Problem: Put the lines starting at the one containing "family: Dysderidae" and ending at the one containing "scientific name: Senecio elegans", both included, into a JSON list of strings with one string per line. Leave out any blank lines.
-- START OF Material supplied --
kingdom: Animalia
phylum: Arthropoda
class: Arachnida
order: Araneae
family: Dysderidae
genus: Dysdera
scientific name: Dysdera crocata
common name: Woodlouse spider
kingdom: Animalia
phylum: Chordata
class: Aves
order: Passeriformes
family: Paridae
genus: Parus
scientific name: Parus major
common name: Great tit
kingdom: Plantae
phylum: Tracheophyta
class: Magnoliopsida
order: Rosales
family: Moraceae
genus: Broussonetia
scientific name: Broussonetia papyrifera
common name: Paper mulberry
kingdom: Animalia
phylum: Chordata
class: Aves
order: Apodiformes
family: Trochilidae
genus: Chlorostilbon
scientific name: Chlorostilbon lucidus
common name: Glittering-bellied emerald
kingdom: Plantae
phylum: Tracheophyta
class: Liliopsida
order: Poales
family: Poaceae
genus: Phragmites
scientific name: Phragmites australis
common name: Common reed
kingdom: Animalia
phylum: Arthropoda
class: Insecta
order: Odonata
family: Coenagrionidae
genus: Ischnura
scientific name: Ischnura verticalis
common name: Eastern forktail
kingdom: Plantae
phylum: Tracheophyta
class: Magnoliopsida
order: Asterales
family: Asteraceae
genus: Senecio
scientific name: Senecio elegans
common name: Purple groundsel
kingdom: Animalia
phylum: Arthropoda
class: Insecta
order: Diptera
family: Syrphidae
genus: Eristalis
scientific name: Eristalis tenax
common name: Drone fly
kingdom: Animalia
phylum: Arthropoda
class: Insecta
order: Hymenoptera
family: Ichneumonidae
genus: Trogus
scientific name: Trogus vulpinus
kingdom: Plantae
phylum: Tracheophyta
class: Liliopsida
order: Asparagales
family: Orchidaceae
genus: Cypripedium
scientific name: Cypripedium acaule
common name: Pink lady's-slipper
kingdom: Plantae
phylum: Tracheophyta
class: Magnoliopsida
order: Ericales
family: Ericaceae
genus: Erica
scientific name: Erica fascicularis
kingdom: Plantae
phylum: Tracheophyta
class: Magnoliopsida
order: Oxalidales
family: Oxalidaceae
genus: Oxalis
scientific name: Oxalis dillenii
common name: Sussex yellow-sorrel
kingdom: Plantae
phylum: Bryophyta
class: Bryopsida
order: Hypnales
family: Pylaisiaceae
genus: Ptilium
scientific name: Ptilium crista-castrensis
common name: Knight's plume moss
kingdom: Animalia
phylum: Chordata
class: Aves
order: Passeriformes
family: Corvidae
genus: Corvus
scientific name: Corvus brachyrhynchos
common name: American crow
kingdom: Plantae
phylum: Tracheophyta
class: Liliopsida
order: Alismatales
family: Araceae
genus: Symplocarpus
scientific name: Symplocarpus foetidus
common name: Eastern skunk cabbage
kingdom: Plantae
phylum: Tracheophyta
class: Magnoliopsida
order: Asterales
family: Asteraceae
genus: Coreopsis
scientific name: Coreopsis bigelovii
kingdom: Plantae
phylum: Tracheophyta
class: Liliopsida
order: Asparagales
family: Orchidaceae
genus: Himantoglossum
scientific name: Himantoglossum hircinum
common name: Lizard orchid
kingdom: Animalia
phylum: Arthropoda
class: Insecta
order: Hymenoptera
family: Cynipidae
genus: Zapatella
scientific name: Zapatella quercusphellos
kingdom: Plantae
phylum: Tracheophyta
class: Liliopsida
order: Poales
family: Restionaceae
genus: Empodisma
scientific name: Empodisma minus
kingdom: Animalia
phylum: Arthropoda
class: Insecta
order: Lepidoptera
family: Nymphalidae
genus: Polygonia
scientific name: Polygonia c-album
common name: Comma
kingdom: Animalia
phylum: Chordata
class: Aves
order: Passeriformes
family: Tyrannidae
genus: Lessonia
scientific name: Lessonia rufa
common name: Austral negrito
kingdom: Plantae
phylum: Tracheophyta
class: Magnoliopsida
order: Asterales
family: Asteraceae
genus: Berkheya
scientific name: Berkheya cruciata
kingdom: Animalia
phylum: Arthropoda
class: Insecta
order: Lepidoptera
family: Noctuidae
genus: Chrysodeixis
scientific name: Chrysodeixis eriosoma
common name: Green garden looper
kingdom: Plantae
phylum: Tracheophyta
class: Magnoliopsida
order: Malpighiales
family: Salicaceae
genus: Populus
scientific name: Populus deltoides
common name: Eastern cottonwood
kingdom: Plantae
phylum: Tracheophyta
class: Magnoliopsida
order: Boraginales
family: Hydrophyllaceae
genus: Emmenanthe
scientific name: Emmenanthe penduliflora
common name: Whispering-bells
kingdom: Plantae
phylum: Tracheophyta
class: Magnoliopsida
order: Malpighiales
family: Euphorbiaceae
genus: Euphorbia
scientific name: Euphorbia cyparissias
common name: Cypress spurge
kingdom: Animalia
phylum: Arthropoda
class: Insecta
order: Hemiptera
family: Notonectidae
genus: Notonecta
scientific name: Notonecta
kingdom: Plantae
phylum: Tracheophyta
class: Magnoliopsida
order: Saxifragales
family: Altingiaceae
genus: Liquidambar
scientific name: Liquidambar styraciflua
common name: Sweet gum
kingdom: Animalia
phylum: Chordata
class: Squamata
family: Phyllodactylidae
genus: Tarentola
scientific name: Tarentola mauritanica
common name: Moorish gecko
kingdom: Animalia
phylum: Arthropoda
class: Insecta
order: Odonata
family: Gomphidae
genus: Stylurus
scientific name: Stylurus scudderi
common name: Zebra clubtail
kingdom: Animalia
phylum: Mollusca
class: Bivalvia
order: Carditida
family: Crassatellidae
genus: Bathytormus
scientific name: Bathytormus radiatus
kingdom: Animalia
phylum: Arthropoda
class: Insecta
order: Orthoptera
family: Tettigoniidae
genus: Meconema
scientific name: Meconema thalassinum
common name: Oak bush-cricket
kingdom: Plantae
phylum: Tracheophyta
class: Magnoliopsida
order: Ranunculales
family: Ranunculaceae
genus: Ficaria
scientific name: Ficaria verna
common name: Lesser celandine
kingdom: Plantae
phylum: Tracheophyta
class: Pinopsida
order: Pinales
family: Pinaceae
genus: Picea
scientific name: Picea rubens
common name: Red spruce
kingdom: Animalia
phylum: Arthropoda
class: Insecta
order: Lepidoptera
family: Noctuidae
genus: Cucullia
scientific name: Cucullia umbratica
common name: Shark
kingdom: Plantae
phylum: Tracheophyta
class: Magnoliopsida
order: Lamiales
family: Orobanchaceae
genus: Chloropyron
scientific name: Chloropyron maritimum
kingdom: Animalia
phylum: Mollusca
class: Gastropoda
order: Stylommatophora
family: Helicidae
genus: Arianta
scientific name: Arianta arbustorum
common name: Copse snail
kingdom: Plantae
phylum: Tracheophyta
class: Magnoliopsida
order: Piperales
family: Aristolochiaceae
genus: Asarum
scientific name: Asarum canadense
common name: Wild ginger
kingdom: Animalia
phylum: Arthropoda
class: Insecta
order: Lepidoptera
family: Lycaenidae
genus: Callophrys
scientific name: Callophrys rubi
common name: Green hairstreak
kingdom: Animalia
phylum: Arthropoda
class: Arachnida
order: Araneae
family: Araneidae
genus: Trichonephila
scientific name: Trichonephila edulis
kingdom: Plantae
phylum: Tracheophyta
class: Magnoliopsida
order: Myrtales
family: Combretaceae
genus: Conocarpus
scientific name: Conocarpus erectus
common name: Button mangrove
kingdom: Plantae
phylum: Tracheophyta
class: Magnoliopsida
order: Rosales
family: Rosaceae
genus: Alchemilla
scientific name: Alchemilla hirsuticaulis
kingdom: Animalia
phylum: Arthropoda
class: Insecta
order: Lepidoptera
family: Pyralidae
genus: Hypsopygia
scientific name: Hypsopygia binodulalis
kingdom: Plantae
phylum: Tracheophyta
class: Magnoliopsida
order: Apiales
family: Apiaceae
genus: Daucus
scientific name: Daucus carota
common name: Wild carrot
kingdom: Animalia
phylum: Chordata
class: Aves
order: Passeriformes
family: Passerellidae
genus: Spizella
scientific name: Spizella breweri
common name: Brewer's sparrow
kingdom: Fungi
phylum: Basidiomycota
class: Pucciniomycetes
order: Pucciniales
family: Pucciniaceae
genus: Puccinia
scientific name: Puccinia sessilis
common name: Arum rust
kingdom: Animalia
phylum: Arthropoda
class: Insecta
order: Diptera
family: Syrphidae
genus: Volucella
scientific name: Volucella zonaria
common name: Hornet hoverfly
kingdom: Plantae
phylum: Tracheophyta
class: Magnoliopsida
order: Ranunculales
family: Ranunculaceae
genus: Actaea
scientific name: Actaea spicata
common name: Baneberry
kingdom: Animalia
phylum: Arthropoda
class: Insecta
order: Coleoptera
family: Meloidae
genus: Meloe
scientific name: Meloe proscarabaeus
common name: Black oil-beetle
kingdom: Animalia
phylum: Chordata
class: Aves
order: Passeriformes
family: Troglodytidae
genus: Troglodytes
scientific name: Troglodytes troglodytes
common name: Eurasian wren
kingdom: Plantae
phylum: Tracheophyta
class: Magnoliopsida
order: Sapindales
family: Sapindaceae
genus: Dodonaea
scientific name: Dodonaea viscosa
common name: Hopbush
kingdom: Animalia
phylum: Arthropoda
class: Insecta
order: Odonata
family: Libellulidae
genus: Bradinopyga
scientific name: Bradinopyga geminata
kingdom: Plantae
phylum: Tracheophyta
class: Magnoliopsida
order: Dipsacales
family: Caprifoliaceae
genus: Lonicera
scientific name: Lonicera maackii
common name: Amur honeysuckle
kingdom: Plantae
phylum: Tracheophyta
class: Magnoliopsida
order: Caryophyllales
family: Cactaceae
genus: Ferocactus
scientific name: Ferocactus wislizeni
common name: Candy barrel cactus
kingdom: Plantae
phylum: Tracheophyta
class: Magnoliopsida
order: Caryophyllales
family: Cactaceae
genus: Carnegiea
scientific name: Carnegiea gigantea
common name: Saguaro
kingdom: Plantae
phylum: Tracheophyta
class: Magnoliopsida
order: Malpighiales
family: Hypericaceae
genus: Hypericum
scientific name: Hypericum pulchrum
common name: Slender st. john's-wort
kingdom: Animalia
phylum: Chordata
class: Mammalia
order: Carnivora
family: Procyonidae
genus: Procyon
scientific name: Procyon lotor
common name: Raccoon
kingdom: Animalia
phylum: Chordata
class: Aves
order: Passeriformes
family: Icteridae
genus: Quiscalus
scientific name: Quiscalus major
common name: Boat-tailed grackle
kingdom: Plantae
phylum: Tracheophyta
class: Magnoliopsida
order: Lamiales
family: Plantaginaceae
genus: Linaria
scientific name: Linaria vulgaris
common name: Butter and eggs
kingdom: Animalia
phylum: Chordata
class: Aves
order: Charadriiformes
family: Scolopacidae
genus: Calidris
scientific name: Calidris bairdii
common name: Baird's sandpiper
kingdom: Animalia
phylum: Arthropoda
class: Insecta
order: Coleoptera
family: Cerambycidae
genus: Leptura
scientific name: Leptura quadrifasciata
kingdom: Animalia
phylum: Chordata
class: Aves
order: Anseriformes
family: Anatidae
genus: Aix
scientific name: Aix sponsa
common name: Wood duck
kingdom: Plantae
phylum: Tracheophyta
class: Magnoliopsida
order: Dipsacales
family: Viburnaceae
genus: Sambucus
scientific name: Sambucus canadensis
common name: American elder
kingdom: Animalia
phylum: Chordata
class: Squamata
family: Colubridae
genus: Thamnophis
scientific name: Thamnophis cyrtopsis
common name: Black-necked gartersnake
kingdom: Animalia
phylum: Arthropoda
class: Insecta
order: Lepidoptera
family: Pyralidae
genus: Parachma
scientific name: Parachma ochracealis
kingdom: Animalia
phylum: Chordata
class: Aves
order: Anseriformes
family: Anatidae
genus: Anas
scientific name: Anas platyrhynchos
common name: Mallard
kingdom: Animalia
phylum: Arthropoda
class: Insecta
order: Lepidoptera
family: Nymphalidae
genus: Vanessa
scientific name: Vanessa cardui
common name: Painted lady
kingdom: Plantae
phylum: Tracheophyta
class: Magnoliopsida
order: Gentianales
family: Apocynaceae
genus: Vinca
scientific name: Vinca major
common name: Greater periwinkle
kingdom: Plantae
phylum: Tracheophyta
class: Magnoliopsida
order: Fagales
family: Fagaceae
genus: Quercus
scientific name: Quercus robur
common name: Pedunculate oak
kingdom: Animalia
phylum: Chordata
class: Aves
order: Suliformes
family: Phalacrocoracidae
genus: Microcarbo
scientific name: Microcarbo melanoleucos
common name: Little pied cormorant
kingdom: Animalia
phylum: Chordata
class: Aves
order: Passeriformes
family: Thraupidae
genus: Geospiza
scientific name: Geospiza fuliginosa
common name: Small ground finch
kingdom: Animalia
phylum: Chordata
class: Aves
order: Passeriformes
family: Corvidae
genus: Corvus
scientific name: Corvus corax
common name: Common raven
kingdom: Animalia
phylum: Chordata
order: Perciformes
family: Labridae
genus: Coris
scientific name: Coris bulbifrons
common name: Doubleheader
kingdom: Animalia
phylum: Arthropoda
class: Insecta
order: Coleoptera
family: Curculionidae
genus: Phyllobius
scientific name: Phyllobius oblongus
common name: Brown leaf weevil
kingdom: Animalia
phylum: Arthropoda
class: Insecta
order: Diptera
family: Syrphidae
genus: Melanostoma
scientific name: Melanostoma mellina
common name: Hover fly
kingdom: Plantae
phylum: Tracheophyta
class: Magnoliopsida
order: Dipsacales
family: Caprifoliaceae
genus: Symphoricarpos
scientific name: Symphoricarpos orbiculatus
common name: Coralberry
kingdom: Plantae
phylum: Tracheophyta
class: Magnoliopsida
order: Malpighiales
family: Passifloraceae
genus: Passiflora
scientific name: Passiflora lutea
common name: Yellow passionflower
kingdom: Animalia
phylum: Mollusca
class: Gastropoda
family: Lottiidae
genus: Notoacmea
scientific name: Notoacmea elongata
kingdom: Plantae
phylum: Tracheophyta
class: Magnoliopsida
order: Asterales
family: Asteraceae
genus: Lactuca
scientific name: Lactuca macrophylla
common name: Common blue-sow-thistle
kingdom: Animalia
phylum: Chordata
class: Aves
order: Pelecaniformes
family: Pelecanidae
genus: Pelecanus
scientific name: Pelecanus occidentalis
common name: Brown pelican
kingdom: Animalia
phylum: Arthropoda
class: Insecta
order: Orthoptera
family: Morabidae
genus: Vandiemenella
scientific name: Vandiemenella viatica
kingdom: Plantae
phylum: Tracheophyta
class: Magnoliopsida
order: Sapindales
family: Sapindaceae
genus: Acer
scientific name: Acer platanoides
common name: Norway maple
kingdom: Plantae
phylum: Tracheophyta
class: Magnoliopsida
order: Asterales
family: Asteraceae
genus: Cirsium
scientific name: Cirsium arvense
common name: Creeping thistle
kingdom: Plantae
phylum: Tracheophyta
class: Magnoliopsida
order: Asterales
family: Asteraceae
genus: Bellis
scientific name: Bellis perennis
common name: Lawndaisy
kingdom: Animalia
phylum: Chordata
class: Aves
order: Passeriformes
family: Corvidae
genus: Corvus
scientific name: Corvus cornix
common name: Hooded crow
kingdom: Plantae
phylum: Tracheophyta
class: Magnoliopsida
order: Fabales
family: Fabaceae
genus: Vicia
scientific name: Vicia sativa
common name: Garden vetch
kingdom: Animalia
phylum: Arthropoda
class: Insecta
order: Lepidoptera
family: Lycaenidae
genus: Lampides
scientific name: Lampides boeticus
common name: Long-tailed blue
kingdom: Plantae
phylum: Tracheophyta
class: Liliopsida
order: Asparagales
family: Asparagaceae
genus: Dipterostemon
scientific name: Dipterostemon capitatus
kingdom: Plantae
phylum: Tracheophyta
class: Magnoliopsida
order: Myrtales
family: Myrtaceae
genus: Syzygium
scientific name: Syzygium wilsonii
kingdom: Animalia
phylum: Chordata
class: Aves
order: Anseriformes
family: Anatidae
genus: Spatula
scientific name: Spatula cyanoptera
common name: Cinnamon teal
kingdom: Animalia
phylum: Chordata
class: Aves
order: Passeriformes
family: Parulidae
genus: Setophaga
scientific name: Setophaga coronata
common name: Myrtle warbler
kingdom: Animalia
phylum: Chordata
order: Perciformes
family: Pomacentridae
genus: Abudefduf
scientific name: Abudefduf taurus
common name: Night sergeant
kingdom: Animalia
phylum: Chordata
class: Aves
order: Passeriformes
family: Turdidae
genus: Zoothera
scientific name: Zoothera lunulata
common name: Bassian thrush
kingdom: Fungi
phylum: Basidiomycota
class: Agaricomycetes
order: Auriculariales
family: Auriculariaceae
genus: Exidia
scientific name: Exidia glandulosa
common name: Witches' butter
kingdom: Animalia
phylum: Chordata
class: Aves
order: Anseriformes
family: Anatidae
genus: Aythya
-- END OF Material supplied --
Correct answer:
[
  "family: Dysderidae",
  "genus: Dysdera",
  "scientific name: Dysdera crocata",
  "common name: Woodlouse spider",
  "kingdom: Animalia",
  "phylum: Chordata",
  "class: Aves",
  "order: Passeriformes",
  "family: Paridae",
  "genus: Parus",
  "scientific name: Parus major",
  "common name: Great tit",
  "kingdom: Plantae",
  "phylum: Tracheophyta",
  "class: Magnoliopsida",
  "order: Rosales",
  "family: Moraceae",
  "genus: Broussonetia",
  "scientific name: Broussonetia papyrifera",
  "common name: Paper mulberry",
  "kingdom: Animalia",
  "phylum: Chordata",
  "class: Aves",
  "order: Apodiformes",
  "family: Trochilidae",
  "genus: Chlorostilbon",
  "scientific name: Chlorostilbon lucidus",
  "common name: Glittering-bellied emerald",
  "kingdom: Plantae",
  "phylum: Tracheophyta",
  "class: Liliopsida",
  "order: Poales",
  "family: Poaceae",
  "genus: Phragmites",
  "scientific name: Phragmites australis",
  "common name: Common reed",
  "kingdom: Animalia",
  "phylum: Arthropoda",
  "class: Insecta",
  "order: Odonata",
  "family: Coenagrionidae",
  "genus: Ischnura",
  "scientific name: Ischnura verticalis",
  "common name: Eastern forktail",
  "kingdom: Plantae",
  "phylum: Tracheophyta",
  "class: Magnoliopsida",
  "order: Asterales",
  "family: Asteraceae",
  "genus: Senecio",
  "scientific name: Senecio elegans"
]